Türkiye’nin tarihi katmanlar açısından en zengin yerleşimlerinden biri olan İznik’te yürütülen arkeolojik çalışmalar sırasında ortaya çıkarılan ve 3. yüzyıla tarihlendirilen bir mezar yapısının iç duvarlarında yer alan freskler, yalnızca bir sanat eserinin gün yüzüne çıkmasından ibaret değil, aynı zamanda erken Hristiyanlığın sembolik diline, inanç dünyasına ve gizli anlatım biçimlerine dair çok önemli bir zaman kapsülünün açılması anlamına geliyor; çünkü bu fresklerde İsa, daha sonraki yüzyıllarda alışıldık hale gelecek çarmıh sembolüyle değil, erken Hristiyan ikonografisinin en karakteristik figürlerinden biri olan “İyi Çoban” betimlemesiyle tasvir ediliyor. Arkeologların İznik Hisardere Nekropolü olarak bilinen alanda tespit ettiği bu mezar, dönemin siyasi ve dini baskı ortamı göz önüne alındığında, erken Hristiyan toplulukların inançlarını açıkça sergileyemedikleri bir zaman dilimine ışık tutarken, fresklerdeki sembolik anlatım dili de bu gizliliğin ve korunma ihtiyacının sanata yansımış hali olarak değerlendiriliyor; zira “İyi Çoban” figürü, hem İncil’deki metaforik anlatımlara dayanıyor hem de Roma dünyasında yaygın olan pastoral imgelerle örtüştüğü için dönemin Hristiyanları tarafından daha güvenli bir ifade biçimi olarak tercih ediliyordu.
Mezarın iç yüzeylerinde yer alan bu fresklerin günümüze kadar ulaşabilmiş olması, İznik’in iklim koşulları, yapının görece korunaklı konumu ve fresklerin üzerini zamanla örten toprak tabakalarının doğal bir koruyucu işlev görmesiyle açıklanırken, arkeologlar ve restoratörler bugün bu narin yüzeyleri milim milim temizleyerek hem boyaların özgün tonlarını ortaya çıkarmaya hem de sahnelerin ikonografik detaylarını bilimsel yöntemlerle belgelemeye çalışıyor.

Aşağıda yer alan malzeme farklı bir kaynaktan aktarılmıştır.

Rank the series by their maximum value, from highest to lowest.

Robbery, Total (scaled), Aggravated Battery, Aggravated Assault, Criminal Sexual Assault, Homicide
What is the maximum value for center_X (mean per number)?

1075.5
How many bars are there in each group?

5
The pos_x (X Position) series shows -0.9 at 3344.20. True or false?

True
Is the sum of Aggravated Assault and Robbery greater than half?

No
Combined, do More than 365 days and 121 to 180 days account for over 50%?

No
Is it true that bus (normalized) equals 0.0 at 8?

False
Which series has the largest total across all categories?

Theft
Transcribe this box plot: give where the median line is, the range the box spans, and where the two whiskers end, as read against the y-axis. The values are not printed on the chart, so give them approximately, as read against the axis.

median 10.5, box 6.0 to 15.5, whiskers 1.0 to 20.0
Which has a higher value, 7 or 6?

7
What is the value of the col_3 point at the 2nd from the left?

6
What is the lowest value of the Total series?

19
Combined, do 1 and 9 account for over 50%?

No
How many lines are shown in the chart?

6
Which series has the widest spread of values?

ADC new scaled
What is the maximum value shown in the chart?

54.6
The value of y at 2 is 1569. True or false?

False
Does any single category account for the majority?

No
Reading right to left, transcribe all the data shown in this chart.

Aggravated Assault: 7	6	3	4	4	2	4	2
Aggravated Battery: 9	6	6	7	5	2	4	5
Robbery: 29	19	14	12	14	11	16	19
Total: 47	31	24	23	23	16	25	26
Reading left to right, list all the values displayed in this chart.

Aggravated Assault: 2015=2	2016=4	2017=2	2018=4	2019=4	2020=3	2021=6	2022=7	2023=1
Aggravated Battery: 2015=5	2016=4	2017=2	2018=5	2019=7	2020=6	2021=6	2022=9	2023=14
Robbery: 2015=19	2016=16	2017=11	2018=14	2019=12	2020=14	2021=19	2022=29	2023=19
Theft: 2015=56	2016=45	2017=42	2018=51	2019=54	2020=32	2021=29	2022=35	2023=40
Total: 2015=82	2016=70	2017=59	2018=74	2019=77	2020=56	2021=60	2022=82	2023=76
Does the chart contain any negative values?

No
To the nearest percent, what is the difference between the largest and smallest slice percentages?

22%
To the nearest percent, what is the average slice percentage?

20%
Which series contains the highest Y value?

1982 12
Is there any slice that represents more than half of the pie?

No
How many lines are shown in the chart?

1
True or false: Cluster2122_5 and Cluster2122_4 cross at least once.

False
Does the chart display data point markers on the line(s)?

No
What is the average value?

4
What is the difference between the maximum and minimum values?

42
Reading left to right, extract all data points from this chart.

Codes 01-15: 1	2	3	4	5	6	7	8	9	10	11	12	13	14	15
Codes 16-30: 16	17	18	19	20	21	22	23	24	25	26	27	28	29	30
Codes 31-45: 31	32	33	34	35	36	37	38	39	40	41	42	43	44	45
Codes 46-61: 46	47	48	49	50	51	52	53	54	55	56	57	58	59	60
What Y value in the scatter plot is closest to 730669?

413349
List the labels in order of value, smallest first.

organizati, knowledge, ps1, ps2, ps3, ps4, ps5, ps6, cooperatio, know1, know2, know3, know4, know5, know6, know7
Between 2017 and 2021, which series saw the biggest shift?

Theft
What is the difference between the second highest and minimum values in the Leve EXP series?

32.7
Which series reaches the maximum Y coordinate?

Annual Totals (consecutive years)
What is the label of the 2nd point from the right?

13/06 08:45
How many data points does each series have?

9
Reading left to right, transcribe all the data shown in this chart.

Uzmanlara göre bu keşfin önemi yalnızca sanatsal değil; İznik’in erken Hristiyanlık tarihindeki merkezi rolünü yeniden hatırlatan bu freskler, bölgede Hristiyan toplulukların sanıldığından daha erken ve daha örgütlü bir biçimde varlık gösterdiğine dair güçlü bir kanıt sunarken, aynı zamanda Anadolu’nun Roma İmparatorluğu içindeki dini dönüşüm sürecine dair anlatıyı da derinleştiriyor.
İsa’nın omzunda bir kuzu taşıyan ya da sürüsünü koruyan bir çoban olarak betimlenmesi, erken dönem Hristiyanları için hem kurtuluş fikrini hem de ilahi korumayı simgelerken, bu anlatımın bir mezar yapısında yer alması, ölümün son değil, ilahi rehberlik eşliğinde sürdürülen bir yolculuk olarak algılandığını da gösteriyor; bu yönüyle freskler, dönemin teolojik anlayışını sessiz ama güçlü bir görsellikle aktarıyor. Bugün devam eden temizlik ve restorasyon çalışmaları tamamlandığında, İznik’te ortaya çıkarılan bu nadir fresklerin yalnızca arkeoloji dünyası için değil, Hristiyanlık tarihi, sanat tarihi ve sembolizm araştırmaları açısından da referans niteliğinde bir örnek haline gelmesi beklenirken, bu keşif bir kez daha Anadolu topraklarının, dünya inanç tarihinin en kritik dönemeçlerine ev sahipliği yaptığını hatırlatıyor.